En plus de ces performances, le Sénégal n’a plus connu de rupture de doses de vaccination depuis plus de 10 ans alors que la totalité des régions ont bénéficié de chambres froides adaptées pour la conservation des vaccins dans les meilleures conditions » a souligné Dr Ousseynou Badiane. Avant de signaler que les statistiques du ministère de la santé ont montré qu’en 2017, 75 % des enfants de 12-23 mois avaient reçu, au moment de l’enquête, tous les vaccins de base. La quasi-totalité des enfants de 12-23 mois ont reçu le Bcg (95 %). Les taux de vaccination pour le Pentavalent sont très élevés passant de 97 % pour la première dose à 95 % pour la deuxième dose et à 92 % pour la troisième. Malgré ces belles performances réalisées dans le cadre du PEV, il reste au Sénégal de nombreux défis à relever.

Pour Dr Badiane, il faudra réfléchir sur le financement durable du programme, de l’amélioration de la gestion efficace des vaccins, du renforcement des ressources humaines, de la maintenance et du renouvellement de la logistique, de la gestion des déchets et de la sécurité des injections, de l’élargissement de la cible au-delà de 12 mois, de l’amélioration de la qualité des données, de la prise en compte des données du privé et la gestion des fakes news surtout concernant les vaccins. Revenant sur ce dernier point, le coordonnateur du PEV a rappelé les contre-performances de 2018 liées aux fausses informations sur les vaccins, particulièrement sur le HPV (vaccin contre le cancer du col de l’utérus). « Des informations erronées ont en effet circulé à travers les médias et réseaux sociaux mettant en doute l’efficacité du vaccin chez les populations juste après le lancement par le chef de l’état de l’introduction de ce vaccin contre le cancer du col de l’utérus. Des informations qui n’ont aucune base scientifique et qui ont entrainé un ralentissement des activités de vaccination dans plusieurs points de prestation de services. Couplé au mouvement d’humeur du personnel sanitaire, les couvertures vaccinales étaient au plus bas niveau dans la majorité des districts sanitaires. Heureusement qu’en 2019, il y a eu une nette amélioration dans le calendrier vaccinal» a expliqué Dr Badiane.
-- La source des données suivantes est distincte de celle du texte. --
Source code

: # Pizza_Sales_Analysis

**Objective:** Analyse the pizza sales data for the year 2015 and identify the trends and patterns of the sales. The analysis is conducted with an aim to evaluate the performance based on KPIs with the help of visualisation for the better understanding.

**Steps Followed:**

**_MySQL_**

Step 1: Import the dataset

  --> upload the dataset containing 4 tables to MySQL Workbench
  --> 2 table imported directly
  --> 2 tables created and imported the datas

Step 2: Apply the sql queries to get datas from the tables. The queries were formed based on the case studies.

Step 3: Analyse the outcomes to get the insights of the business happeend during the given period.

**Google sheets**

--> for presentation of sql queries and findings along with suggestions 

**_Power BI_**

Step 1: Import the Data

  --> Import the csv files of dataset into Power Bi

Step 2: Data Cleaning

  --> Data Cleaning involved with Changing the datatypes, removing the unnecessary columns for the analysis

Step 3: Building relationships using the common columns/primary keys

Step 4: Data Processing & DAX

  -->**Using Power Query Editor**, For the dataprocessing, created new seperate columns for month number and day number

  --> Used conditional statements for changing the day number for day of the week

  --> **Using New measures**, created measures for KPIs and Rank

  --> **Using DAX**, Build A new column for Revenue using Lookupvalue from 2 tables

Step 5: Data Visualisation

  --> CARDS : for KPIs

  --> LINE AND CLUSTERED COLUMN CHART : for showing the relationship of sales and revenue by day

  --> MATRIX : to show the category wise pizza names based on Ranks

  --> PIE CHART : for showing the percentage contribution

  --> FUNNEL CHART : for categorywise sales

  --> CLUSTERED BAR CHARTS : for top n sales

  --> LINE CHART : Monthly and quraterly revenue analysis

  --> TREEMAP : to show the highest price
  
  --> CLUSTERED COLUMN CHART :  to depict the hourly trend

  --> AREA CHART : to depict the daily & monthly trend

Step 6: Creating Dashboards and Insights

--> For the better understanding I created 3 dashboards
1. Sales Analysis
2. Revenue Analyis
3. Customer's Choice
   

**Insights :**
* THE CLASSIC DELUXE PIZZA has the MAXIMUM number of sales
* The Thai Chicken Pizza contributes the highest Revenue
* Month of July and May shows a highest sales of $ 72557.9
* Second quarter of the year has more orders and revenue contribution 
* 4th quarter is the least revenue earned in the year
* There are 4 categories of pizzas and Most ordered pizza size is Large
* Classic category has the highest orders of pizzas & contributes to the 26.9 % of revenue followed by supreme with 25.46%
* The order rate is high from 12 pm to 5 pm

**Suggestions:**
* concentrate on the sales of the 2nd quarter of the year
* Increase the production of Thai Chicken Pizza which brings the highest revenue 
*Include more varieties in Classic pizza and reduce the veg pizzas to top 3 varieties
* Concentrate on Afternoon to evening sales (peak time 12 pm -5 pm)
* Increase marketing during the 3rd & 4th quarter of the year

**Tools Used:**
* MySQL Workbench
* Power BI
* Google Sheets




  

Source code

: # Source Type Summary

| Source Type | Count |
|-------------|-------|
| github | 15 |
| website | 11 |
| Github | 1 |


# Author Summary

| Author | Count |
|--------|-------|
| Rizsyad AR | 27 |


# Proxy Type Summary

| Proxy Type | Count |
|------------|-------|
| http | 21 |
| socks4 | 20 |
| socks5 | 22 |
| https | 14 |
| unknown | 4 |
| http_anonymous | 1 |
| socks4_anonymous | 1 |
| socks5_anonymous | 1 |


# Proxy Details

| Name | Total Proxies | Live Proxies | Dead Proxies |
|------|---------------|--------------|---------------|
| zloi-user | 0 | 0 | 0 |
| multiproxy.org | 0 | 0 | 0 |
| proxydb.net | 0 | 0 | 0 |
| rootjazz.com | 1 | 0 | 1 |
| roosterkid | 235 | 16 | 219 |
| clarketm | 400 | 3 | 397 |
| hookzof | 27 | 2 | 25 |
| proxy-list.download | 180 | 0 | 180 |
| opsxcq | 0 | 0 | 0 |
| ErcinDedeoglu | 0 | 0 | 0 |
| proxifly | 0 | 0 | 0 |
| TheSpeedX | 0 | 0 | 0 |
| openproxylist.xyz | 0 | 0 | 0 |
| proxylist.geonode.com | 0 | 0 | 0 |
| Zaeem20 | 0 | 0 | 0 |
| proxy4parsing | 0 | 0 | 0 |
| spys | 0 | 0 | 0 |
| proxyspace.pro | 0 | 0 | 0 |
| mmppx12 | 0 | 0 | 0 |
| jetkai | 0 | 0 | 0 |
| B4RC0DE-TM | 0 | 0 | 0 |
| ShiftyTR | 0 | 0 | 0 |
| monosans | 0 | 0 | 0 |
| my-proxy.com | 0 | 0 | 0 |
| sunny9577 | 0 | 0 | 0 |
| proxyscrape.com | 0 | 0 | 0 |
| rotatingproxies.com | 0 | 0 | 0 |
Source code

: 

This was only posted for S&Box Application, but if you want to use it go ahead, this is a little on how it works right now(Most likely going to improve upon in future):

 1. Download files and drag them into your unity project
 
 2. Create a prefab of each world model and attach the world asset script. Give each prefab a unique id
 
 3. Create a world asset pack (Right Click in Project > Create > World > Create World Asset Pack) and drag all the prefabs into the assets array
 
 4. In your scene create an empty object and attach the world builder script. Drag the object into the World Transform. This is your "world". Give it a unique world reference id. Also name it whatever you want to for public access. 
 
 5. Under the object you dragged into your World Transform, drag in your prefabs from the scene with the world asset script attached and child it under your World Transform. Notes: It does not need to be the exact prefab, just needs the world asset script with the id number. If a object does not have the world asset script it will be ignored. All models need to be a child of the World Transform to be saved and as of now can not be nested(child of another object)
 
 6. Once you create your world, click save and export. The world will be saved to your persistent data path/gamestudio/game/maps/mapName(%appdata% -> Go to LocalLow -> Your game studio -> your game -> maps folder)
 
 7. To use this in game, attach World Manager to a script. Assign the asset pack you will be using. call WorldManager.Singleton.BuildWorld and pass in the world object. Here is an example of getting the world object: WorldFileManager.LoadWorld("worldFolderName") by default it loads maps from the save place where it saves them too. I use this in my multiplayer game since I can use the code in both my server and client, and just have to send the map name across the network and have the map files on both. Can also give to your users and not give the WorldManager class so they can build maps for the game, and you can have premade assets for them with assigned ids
Pour ne plus vivre de pareilles situations et tombés dans le piège des rumeurs et des fakes news, la direction de la Prévention et l’Association des Journaliste en Santé, Population et Développement ont décidé de réunir leurs forces pour la sensibilisation des populations sur la vaccination afin de maintenir et de renforcer les acquis. Pour la gestion des fakes news et rumeurs, l’expert en Com, Mame Gor Ngom, a rappelé aux journalistes participants, la tenue à adopter pour éviter d’être manipulé ou d’influencer négativement. Selon lui, la guerre des géants pharmaceutiques et les méthodes peu orthodoxes souvent utilisées pour gagner les marchés doivent pousser le journaliste à vérifier toute information et de s’adresser aux sources fiables. D’ailleurs à l’issue des 48 heures de travaux, de fortes recommandations ont été faites aux journalistes surtout pour gérer les fausses informations.